Monday, Jun. 16, 1941

Weygand v. Darlan

While Free Frenchmen fought Vichy Frenchmen in Syria last week (see p. 21), in Vichy two of the most potent Vichy Frenchmen disagreed. If the disagreement did not prove that there was any slackening of Vichy's collaboration with the Nazis, it at least proved that the men of Vichy could still violently differ about degrees and methods of collaboration, that Adolf Hitler had not managed to force them all into one goose-stepping mold.

Up from Algeria to Vichy flew the trim-mustached little Commander of the French North African Army, General Maxime Weygand, for conferences with Marshal Henri Philippe Petain and other chiefs of state. Behind closed doors spruce little General Weygand collided with Vichy's chief contact man with the Nazis, sly little Vice Premier Admiral Jean Franc,ois Darlan. Their collision was heard outside the closed doors and reverberated in diplomatic circles for days.

It was reported that General Weygand had not only flatly refused certain demands of Admiral Darlan but had countered with sharp demands of his own. At week's end, when General Weygand flew back to Algeria, it was said that he had won his way, and had been given complete direction of Vichy's colonial "foreign policy." General Weygand's chief demands supposedly were that:

> Vichy would resist by force any military or political encroachments--by inference, Nazi or otherwise--on French North Africa.
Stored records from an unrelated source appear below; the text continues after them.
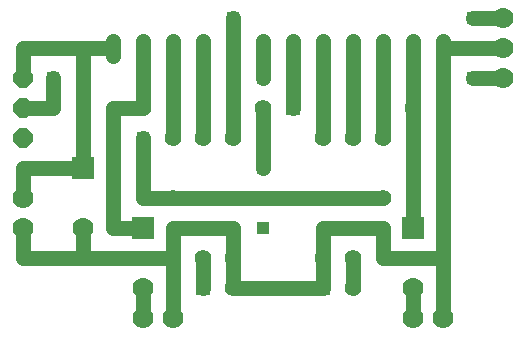
<source format=gbl>
G75*
%MOIN*%
%OFA0B0*%
%FSLAX25Y25*%
%IPPOS*%
%LPD*%
%AMOC8*
5,1,8,0,0,1.08239X$1,22.5*
%
%ADD10C,0.05543*%
%ADD11R,0.04756X0.04756*%
%ADD12R,0.07500X0.07500*%
%ADD13C,0.07000*%
%ADD14C,0.05150*%
%ADD15OC8,0.06496*%
%ADD16C,0.05000*%
%ADD17R,0.03962X0.03962*%
D10*
X0085760Y0059589D03*
X0095760Y0059589D03*
X0095760Y0049589D03*
X0125760Y0059589D03*
X0135760Y0059589D03*
X0135760Y0049589D03*
X0145760Y0079589D03*
X0145760Y0099589D03*
X0135760Y0099589D03*
X0125760Y0099589D03*
X0105760Y0109589D03*
X0095760Y0099589D03*
X0085760Y0099589D03*
X0075760Y0099589D03*
X0065760Y0109589D03*
X0075760Y0079589D03*
X0155760Y0109589D03*
D11*
X0145760Y0109589D03*
X0115760Y0109589D03*
X0075760Y0109589D03*
X0085760Y0049589D03*
X0125760Y0049589D03*
D12*
X0155760Y0069589D03*
X0065760Y0069589D03*
X0045760Y0089589D03*
D13*
X0065760Y0039589D03*
X0075760Y0039589D03*
X0065760Y0049589D03*
X0045760Y0069589D03*
X0025760Y0069589D03*
X0025760Y0079589D03*
X0155760Y0049589D03*
X0155760Y0039589D03*
X0165760Y0039589D03*
X0185760Y0119589D03*
X0185760Y0129589D03*
X0185760Y0139589D03*
D14*
X0165760Y0132163D02*
X0165760Y0127014D01*
X0155760Y0127014D02*
X0155760Y0132163D01*
X0145760Y0132163D02*
X0145760Y0127014D01*
X0135760Y0127014D02*
X0135760Y0132163D01*
X0125760Y0132163D02*
X0125760Y0127014D01*
X0115760Y0127014D02*
X0115760Y0132163D01*
X0105760Y0132163D02*
X0105760Y0127014D01*
X0095760Y0127014D02*
X0095760Y0132163D01*
X0085760Y0132163D02*
X0085760Y0127014D01*
X0075760Y0127014D02*
X0075760Y0132163D01*
X0065760Y0132163D02*
X0065760Y0127014D01*
X0055760Y0127014D02*
X0055760Y0132163D01*
D15*
X0025760Y0119589D03*
X0025760Y0109589D03*
X0025760Y0099589D03*
D16*
X0025760Y0109589D02*
X0035760Y0109589D01*
X0035760Y0119589D01*
X0025760Y0119589D02*
X0025760Y0129589D01*
X0045760Y0129589D01*
X0045760Y0099589D01*
X0045760Y0089589D01*
X0025760Y0089589D01*
X0025760Y0079589D01*
X0025760Y0069589D02*
X0025760Y0059589D01*
X0045760Y0059589D01*
X0075760Y0059589D01*
X0075760Y0039589D01*
X0065760Y0039589D02*
X0065760Y0049589D01*
X0075760Y0059589D02*
X0075760Y0069589D01*
X0095760Y0069589D01*
X0095760Y0059589D01*
X0095760Y0049589D01*
X0125760Y0049589D01*
X0125760Y0059589D01*
X0125760Y0069589D01*
X0145760Y0069589D01*
X0145760Y0059589D01*
X0165760Y0059589D01*
X0165760Y0039589D01*
X0155760Y0039589D02*
X0155760Y0049589D01*
X0165760Y0059589D02*
X0165760Y0129589D01*
X0185760Y0129589D01*
X0185760Y0139589D02*
X0175760Y0139589D01*
X0155760Y0129589D02*
X0155760Y0109589D01*
X0155760Y0069589D01*
X0145760Y0079589D02*
X0075760Y0079589D01*
X0065760Y0079589D01*
X0065760Y0099589D01*
X0075760Y0099589D02*
X0075760Y0129589D01*
X0085760Y0129589D02*
X0085760Y0099589D01*
X0095760Y0099589D02*
X0095760Y0129589D01*
X0095760Y0139589D01*
X0105760Y0129589D02*
X0105760Y0119589D01*
X0105760Y0109589D02*
X0105760Y0089589D01*
X0125760Y0099589D02*
X0125760Y0119589D01*
X0125760Y0129589D01*
X0135760Y0129589D02*
X0135760Y0099589D01*
X0145760Y0099589D02*
X0145760Y0109589D01*
X0145760Y0129589D01*
X0175760Y0119589D02*
X0185760Y0119589D01*
X0115760Y0109589D02*
X0115760Y0129589D01*
X0065760Y0129589D02*
X0065760Y0109589D01*
X0055760Y0109589D01*
X0055760Y0069589D01*
X0065760Y0069589D01*
X0045760Y0069589D02*
X0045760Y0059589D01*
X0085760Y0059589D02*
X0085760Y0049589D01*
X0135760Y0049589D02*
X0135760Y0059589D01*
X0055760Y0129589D02*
X0045760Y0129589D01*
D17*
X0035760Y0119589D03*
X0045760Y0099589D03*
X0065760Y0099589D03*
X0105760Y0089589D03*
X0105760Y0069589D03*
X0105760Y0119589D03*
X0125760Y0119589D03*
X0095760Y0139589D03*
X0175760Y0139589D03*
X0175760Y0119589D03*
M02*

</source>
> Vichy would not take military action in Africa against the De Gaullists or against De Gaullist territory.

>He, General Weygand, would take no responsibility for whatever happened in Syria, which was not to be considered as linked in any way with the defense of the French African Empire.

Many observers took all this with more than a grain of salt. Heavy Nazi infiltrations have long been reported in French Morocco. Fortnight ago it was said that French North African troops had crossed the Sahara to a camp near the De Gaullist headquarters around Lake Chad.
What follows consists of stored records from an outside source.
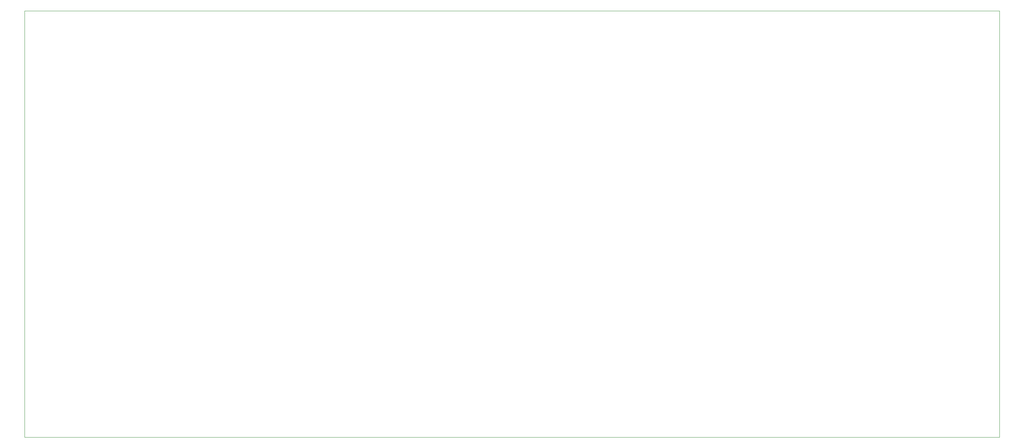
<source format=gbr>
%TF.GenerationSoftware,KiCad,Pcbnew,(6.0.4-0)*%
%TF.CreationDate,2022-09-28T21:01:25-05:00*%
%TF.ProjectId,mongus48,6d6f6e67-7573-4343-982e-6b696361645f,rev?*%
%TF.SameCoordinates,Original*%
%TF.FileFunction,Profile,NP*%
%FSLAX46Y46*%
G04 Gerber Fmt 4.6, Leading zero omitted, Abs format (unit mm)*
G04 Created by KiCad (PCBNEW (6.0.4-0)) date 2022-09-28 21:01:25*
%MOMM*%
%LPD*%
G01*
G04 APERTURE LIST*
%TA.AperFunction,Profile*%
%ADD10C,0.100000*%
%TD*%
G04 APERTURE END LIST*
D10*
X261937500Y-40481250D02*
X33337500Y-40481250D01*
X261937500Y-140493750D02*
X261937500Y-40481250D01*
X33337500Y-140493750D02*
X261937500Y-140493750D01*
X33337500Y-40481250D02*
X33337500Y-140493750D01*
M02*

</source>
It seemed likely that General Weygand was chiefly worried that Vichy might call on him to spare more troops and supplies --for Syria or elsewhere--than he was willing to spare. Possibly Vichy had already done so. It was also suggested that he deeply feared that many of his troops might desert if called upon to fight the De Gaullists or the British.

But the Darlan-Weygand collision at least gave weight to the frequently stated theory that Vichy's course is determined less by aging Marshal Petain than by his more active subordinates.